The assessment procedures considered in the study were:
• FEMA 356 Guidelines (and FEMA 310 Guidelines) [4]
• Japanese Assessment Guidelines [5]
• EC8 Part 3 [6]
• New Zealand Building Authority Guidelines (Draft 1996 and 2002) [7]
Each of them has its own procedure for dealing with plan (and elevation) irregularity to take into account
the torsional coupling effects on the displacements and internal actions, resulting into different evaluation
of the so-called target displacement.
The preliminary calculations were conducted by enforcing the basic prescriptions suggested by each
procedure and on these grounds, when necessary, implementing a finite element model by means of a
commercially available programme.
In parallel, a number of numerical simulations were carried out, implementing models of the structure into
different research oriented 3D nonlinear dynamic analysis computer codes. The comparison between the
results so derived and the assessment outcomes allowed an initial evaluation of the latter to be made,
provided predictions for the test-set up, and led to draw some initial evaluation of the model-dependency
of the results of the numerical approaches.
Introduction
In the following a short preliminary description of the experimental activity carried out in the frame of the
SPEAR project is given; for a more detailed description see Negro, [3], Molina [9].
The first round of tests consisted of three PsD tests at different values of PGA: a small test at a PGA of
0.02g, a test at the PGA value of 0.15g and a higher level test at 0.2g PGA.

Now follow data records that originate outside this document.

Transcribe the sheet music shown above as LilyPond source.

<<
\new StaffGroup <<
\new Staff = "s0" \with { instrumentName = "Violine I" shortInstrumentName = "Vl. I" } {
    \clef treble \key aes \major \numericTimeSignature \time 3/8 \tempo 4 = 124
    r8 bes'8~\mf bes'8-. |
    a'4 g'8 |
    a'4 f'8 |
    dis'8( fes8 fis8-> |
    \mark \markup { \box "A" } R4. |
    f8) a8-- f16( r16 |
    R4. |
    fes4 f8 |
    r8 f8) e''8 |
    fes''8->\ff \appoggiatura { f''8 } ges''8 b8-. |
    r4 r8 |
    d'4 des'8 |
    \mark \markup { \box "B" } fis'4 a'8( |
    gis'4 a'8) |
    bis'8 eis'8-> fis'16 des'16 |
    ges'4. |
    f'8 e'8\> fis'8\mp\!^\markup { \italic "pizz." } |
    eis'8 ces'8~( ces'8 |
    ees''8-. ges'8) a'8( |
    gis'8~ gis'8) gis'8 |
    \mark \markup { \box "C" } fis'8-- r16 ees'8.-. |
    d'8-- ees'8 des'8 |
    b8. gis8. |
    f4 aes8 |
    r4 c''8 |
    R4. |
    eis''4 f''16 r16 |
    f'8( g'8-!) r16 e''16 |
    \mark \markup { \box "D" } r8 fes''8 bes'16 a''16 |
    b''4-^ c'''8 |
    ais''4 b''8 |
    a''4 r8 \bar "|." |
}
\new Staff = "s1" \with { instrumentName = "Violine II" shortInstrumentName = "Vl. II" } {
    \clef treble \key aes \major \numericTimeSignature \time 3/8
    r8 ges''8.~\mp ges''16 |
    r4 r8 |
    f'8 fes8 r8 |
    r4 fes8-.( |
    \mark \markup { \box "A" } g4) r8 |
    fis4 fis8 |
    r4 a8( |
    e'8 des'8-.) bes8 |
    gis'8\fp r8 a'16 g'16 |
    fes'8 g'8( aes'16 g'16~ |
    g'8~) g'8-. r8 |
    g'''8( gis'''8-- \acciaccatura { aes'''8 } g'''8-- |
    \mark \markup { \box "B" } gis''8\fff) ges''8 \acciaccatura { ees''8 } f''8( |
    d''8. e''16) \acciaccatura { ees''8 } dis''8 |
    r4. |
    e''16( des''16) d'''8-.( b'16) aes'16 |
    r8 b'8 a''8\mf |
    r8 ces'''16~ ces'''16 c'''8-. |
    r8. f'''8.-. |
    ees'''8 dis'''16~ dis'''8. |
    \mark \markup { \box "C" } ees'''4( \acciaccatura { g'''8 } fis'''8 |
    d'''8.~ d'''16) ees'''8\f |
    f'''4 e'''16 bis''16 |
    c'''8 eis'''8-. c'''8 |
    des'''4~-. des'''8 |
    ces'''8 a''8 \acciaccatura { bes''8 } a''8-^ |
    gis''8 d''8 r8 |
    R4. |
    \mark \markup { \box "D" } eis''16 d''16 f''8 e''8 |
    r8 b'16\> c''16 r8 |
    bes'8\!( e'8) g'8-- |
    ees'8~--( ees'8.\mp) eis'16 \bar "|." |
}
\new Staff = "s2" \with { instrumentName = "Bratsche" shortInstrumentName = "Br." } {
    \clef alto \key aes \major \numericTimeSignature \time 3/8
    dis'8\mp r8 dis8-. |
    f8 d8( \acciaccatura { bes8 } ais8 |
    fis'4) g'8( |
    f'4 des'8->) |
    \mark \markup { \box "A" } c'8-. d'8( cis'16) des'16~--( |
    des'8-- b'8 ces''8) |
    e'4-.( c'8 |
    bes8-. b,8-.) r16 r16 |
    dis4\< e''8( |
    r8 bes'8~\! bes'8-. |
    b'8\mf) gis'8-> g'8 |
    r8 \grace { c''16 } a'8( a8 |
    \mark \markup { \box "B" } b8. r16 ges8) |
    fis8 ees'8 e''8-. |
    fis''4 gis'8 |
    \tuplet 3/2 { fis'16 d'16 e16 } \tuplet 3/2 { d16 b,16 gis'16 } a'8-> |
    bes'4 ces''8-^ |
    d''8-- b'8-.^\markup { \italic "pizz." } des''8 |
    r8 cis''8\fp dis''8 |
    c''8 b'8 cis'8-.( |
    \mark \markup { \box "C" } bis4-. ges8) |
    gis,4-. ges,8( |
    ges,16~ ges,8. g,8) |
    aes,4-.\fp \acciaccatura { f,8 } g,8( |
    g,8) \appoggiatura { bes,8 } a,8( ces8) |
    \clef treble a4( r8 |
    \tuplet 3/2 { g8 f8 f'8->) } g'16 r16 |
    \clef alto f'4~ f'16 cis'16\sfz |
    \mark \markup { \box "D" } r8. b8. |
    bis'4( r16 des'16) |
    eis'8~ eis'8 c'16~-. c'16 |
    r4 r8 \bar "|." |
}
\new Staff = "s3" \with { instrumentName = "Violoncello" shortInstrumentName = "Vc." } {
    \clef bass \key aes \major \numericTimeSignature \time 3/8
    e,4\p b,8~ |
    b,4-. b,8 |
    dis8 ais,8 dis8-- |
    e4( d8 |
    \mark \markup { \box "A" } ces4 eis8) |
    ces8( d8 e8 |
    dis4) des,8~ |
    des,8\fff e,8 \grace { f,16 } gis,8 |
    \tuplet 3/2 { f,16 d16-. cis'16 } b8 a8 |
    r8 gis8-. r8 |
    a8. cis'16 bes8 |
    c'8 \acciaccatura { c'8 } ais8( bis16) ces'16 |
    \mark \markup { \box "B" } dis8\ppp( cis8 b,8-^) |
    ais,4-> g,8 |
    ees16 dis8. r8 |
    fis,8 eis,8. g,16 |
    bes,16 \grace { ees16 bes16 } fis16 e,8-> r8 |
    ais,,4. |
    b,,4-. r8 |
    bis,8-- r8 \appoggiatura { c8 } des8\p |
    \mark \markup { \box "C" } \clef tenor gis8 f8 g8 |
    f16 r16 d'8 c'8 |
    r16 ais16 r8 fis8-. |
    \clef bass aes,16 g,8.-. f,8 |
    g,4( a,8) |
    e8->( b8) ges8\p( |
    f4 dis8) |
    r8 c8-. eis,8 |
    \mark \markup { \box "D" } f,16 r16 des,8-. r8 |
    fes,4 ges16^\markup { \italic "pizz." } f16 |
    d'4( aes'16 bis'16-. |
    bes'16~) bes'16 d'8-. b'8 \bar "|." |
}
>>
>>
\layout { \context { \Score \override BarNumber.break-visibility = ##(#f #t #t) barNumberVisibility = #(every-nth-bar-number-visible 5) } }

The bi-directionality of the PsD test, consisting in the simultaneous application of the longitudinal and
transverse component of the earthquake to the structure, introduced a higher degree of complexity, both
from the analytical and from the technical point of view, with respect to usual unidirectional PsD testing.
In fact, three degrees of freedom (DoFs) per floor needed to be taken into account: two translations and
one rotation along the vertical axis, as opposed to the single degree of freedom that is considered in
conventional unidirectional PsD testing.
Four actuators per storey were connected to the structure, three of which were strictly necessary. The
management of a redundant number of actuators thus required a more complex control strategy.
The PsD integration of the horizontal response of the structure was performed in terms of three
generalized DoFs at each floor, consisting in the in-plane displacements dX and dY and of the rotation
along the vertical axis dθ at the center of mass (CM) of the structure.